**Exercise**
Please write the next part of the passage on sports sponsorship and broadcasting in China, starting right after its final sentence.

**Source passage**
Sponsorship is one of the most important funding sources for sports events. Sponsors have great regard for the exposure opportunities provided by sports events. Generally, sponsors are classified into different categories with different rights, for example, sponsors to the league, the event, the clubs or the athletes. They promote their brand by a variety of means, for example, displaying their names, brands, or trade marks on billboards around the court, on the floor, or on athletes’ jerseys, titling clubs, or displaying their commercials during halftime breaks or timeouts. However, the Chinese Football Association (CFA) promulgated a rule in 2020 stating that the name of a football club in CFA Super League, Division A League, and Division B League shall not contain the name of sponsors starting from the 2021 season.

Usually sports right-holders will grant sponsors a bundle of rights in consideration of their provision of sponsorship, including:

  • using the names, logos or trade marks of the sports right-holders in sponsors’ products and services;
  • stating the sponsorship relationship between the sponsor and sports right-holders;
  • displaying images of athletes in sponsors’ products, services or commercials; and/or
  • displaying brands in the stadium, around the court, or on athletes’ gear.

The key terms of a typical standard contract include:

  • the class of the sponsor; ie, titling sponsor, official sponsor, strategic partner, etc;
  • the sponsor fees and payment methods;
  • the term and territory of the sponsorship;
  • the scope and degree of any exclusivity;
  • benefits for sponsors, including brand exposure, rights for certain events, use of sport right-holders’ property;
  • non-compete clauses; eg, the sports right-holder shall not attract other sponsors providing products or services similar to those the sponsor provides; and
  • the allocation of intellectual property rights.

The broadcasters for sports events include cable TV and webcasters. Cable TV usually generates profit from broadcasting rights through advertising and webcasters. Since all China TV stations are state-owned entities, they do not collect subscription fees directly from a public audience. The audience usually pays a very low rate for carriers to use their internet service and the cable TV service is usually bundled with that internet service. In this case, audiences do not usually pay separately for cable TV. Cable TV broadcasters in China exploit their broadcasting rights though advertising during quarter breaks, halftime breaks or timeouts. With respect to webcasters, they usually generate profits from both advertising and subscriptions. For instance, a person has to pay subscription fees to watch China Basketball Association (CBA) games on Tencent Sport, one of the largest sport webcasters in China. In addition, there will be quarter and half-time commercials.

**Provided information**
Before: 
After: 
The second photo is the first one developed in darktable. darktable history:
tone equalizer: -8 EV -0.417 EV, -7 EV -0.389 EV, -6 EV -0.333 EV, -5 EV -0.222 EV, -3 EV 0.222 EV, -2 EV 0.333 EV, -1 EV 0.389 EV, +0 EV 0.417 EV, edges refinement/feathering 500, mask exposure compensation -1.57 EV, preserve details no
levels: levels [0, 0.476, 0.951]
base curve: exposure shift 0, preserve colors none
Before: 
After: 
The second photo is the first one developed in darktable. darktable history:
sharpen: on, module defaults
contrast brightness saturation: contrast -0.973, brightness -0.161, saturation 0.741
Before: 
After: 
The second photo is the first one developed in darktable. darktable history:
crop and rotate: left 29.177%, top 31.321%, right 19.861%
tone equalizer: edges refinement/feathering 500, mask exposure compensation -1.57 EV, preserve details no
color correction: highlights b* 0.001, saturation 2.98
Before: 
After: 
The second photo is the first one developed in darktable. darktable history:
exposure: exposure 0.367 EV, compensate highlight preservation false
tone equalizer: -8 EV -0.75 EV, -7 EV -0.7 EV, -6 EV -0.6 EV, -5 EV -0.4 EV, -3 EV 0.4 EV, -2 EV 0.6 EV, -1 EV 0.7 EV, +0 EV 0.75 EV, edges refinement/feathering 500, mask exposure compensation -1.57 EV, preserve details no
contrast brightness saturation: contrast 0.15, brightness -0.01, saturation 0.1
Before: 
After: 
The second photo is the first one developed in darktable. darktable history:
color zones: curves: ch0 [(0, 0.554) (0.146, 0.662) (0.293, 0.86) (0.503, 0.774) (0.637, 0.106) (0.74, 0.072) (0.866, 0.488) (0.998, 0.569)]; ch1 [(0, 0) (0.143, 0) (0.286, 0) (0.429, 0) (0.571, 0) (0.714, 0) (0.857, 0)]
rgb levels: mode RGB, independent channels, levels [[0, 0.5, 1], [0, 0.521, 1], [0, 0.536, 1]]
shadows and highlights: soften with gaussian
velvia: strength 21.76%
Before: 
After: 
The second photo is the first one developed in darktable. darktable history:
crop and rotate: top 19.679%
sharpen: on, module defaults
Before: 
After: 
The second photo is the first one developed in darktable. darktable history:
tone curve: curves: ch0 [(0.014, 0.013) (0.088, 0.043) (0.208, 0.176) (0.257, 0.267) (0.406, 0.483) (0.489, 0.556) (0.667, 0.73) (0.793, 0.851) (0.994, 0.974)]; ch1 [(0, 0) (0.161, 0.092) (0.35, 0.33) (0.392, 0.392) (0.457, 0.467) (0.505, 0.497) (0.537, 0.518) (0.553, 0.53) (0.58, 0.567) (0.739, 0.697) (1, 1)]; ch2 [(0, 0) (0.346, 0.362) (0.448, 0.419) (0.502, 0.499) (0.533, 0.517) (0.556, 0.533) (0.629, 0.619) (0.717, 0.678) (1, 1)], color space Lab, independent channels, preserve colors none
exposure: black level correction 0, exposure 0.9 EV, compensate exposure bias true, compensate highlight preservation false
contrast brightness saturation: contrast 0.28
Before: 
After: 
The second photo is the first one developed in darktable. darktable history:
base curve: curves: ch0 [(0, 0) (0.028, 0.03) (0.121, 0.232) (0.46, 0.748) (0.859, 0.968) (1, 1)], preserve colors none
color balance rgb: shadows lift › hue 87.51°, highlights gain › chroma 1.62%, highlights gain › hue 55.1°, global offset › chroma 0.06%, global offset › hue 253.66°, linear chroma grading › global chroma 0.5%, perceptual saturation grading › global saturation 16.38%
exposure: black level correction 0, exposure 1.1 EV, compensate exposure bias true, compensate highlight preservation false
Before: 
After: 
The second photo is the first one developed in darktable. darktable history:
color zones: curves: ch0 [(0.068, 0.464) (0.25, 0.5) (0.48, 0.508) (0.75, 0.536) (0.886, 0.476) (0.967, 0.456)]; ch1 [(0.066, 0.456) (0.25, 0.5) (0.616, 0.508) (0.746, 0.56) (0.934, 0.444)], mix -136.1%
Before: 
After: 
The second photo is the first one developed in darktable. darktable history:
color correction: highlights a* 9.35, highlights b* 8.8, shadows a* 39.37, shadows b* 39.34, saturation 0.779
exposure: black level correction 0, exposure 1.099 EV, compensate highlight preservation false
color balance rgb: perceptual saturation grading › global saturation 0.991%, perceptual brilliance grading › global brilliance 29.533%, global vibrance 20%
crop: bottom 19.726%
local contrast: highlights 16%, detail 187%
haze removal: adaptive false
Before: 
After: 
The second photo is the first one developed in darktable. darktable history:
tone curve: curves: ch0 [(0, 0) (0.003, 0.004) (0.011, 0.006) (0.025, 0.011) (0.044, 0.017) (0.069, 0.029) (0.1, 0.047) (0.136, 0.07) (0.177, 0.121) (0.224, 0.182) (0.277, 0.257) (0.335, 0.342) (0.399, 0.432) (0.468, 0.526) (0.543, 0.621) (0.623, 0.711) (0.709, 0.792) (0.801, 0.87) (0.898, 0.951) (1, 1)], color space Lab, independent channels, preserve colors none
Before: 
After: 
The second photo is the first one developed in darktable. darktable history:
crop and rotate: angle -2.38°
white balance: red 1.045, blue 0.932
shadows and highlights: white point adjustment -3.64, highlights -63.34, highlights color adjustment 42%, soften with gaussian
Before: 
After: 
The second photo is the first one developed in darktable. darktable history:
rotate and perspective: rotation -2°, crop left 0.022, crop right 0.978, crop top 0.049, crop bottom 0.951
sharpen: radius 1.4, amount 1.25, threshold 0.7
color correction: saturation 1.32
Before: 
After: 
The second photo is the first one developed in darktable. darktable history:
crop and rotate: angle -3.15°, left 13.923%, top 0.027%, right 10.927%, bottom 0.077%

**Reply**
With the rocketing development of the sport market in China, sports right-holders usually do not have to put in much effort to attract broadcasters. Instead, broadcasters or licence resellers will pitch sports right-holders for exclusive broadcasting licences; and the price of such exclusive licences has increased sharply during recent years. For example, in 2015, China Sports Media paid CFA CNY8 billion for a five-year CFA Super League exclusive broadcasting licence, which was later raised to CNY11 billion for a ten-year exclusive broadcasting licence. By comparison, the five-year bundle for 2007 to 2012 only cost CNY50 million.

Usually sports events are organised by sports associations and the participants; ie, athletes and clubs will participate in the sports events through registration. Without registration with the relevant association, no athletes or clubs are allowed to participate in the sports events organised by such association. There are various proprietary rights for sports organisers in China, such as the right to exclusively organise sports events, intellectual property rights and the right to control the access to the venue.

According to the Sports Law, the national comprehensive sports events, such as the National Sports Games, shall only be organised by the GASC and its authorised organisations and the national individual sports events shall only be organised by the national association for such individual sports, for example, the National Football CFA Super League shall only be organised by the CFA. Due to such exclusivity, the organisers control all rights and interests arising from the sports events.

According to the Sports Events Measures, the names, marks, organising rights, broadcasting rights and other intangible property rights may be exploited by sports events organisers. Due to the aforementioned exclusivity, the original owners of those rights are always sports events organisers. For example, according to the CFA Statutes, the CFA is the original owner of all of the rights emanating from competitions and other events coming under its jurisdiction, including but not limited to intellectual property exploitation rights, merchandising rights, and other rights generated from the sports events organised by the CFA.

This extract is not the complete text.